胸郭分離1 ~ヘッドコントロール フロントバック~

今回は胸郭を分離させるプログラムに入ります。

胸郭の分離性は姿勢にとってとても重要であり、分離性が失われることで様々な代償姿勢をとってしまいます。
まだ胸郭の分離性が悪いと動きにおいても様々な代償運動をおこない不定愁訴の原因となります。


胸郭の分離性を高める際には、頚椎と胸椎の連動性をつかい、上部胸椎をうまく動かすことを考えます。
カップリングモーションにおける運動パターンから見ると、
胸椎の3番までは頚椎と同じ運動パターンで動いています。

なので、機能運動的に言えば、首の動きは胸椎の3番から起こすと首にとって、もっとも理想的な運動になるといえます。
胸椎3番~4番くらいまでが上部胸郭になります。
なので頚椎の連動性を意識して、この上部胸郭の分離を行うのが今日紹介する「ヘッドコントロール」です。


【ヘッドコントロール フロントバック】
ヘッドコントロールフロントバック
■エクササイズ
①座位や立位にて体幹のニュートラルをキープ。
 インナーユニットの収縮は保ちます。
②胸骨柄を胸椎3番レベルまできちんと引き上げてキープ。
③体幹の安定を保ちつつ、胸椎の3番からを意識し頸部を屈曲。
④胸椎1~3番の動きを感じながら、ニュートラルに戻す。(若干伸展位まで)


■ポイント
このエクササイズは、胸椎・上部胸郭の分離を目的とします。
まずは屈曲・伸展の動きの分離を行ないます。

感覚だけで行なうのは難しいため、四指にて胸椎1番~3番の棘突起を触診し、関節の動きを確認しながら行ないます。
特に屈曲位からニュートラルに戻す際に、胸椎部から動きが起きていることを確認します。

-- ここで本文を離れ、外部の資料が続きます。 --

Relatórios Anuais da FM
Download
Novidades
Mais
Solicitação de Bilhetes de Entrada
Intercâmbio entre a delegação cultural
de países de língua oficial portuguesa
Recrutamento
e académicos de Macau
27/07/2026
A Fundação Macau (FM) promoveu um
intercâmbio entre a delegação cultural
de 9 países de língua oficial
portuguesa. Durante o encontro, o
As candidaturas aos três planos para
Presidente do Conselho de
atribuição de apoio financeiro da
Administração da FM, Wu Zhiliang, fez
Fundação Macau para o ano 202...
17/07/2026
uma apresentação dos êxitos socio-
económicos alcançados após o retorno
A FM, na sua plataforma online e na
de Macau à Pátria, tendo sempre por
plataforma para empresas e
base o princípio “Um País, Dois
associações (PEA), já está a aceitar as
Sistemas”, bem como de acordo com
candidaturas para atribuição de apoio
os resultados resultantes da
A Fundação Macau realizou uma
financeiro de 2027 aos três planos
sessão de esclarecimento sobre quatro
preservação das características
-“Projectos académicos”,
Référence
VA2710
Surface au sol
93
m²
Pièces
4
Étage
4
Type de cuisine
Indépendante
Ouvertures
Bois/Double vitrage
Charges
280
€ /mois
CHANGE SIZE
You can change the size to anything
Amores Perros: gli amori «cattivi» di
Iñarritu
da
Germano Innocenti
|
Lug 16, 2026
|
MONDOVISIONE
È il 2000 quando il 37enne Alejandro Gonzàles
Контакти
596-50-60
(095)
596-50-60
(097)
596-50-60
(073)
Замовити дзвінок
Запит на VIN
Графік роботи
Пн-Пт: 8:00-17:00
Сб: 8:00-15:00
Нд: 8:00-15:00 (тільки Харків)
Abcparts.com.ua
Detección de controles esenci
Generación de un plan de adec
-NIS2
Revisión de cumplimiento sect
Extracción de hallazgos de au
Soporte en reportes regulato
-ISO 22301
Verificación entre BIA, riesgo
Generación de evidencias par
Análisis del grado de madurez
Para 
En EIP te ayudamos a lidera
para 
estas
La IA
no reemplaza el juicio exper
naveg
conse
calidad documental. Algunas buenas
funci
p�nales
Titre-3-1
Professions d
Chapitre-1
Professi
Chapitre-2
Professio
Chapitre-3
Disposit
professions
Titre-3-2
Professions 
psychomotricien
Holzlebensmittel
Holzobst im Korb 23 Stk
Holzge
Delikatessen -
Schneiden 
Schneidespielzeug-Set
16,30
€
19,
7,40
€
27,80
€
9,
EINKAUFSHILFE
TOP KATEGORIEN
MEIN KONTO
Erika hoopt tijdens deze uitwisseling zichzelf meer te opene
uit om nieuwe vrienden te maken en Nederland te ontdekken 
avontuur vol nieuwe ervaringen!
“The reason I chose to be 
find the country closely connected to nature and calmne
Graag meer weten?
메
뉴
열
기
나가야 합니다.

頸部の軽度屈曲位(首の後ろを伸ばすようにして)でキープし、関節の動きが起きないように注意します。


■アドバイス
代償運動などのエラーパターンとして、以下の動きがよくでます。

屈曲・伸展ともに頚椎の動きのみが起きる
⇒胸椎が硬く動かせない場合によくおこります。
「ソラシックエクステンション」などで下部・中部胸椎の動きを引き出しておくと上部胸椎の動きも引出しやすくなります。

顎を引きすぎる
⇒ピラティスインストラクターにも多いのですが、上部頚椎のみの屈曲させてしまっており、屈曲時の正しい頚椎アライメントが崩れている人を多く見ます。
顎の引き方は、顎の下を詰めるのではなく、胸椎3番~頚椎1番までを軽く引き伸ばすように行ないます。

下背部・腰部で代償する
⇒やはり胸椎が硬いため、代償として下背部や腰部で動きを行ないます。
基本的に体幹部がニュートラルを保ち、動きが起きないようにキープします。


上部肋骨が下垂する
⇒上部肋椎関節が硬い場合によく起こります。
胸骨柄は胸椎3番のレベルでしっかりとキープするようにします。
肋骨が固定されることで、肋椎関節が分離されていきます。


上部胸郭の分離を考えると、
胸椎
肋椎
肋間
が特に可動性が減少している状態です。

上部胸椎の構造的には牽引方向に動かされるのが一番可動性が高くなると思われます。
写真では座位にて行なっていますが、
・あお向けなどで動きを引き出したり、
・後頭骨を何かに引っ掛けて、胸椎3番まで引っ張るような感じで「うなずき運動」を行う
ことも有効です。

ソラシックエクステンションなども含め、胸椎3番からの屈曲伸展運動を上手く引き出してみてください。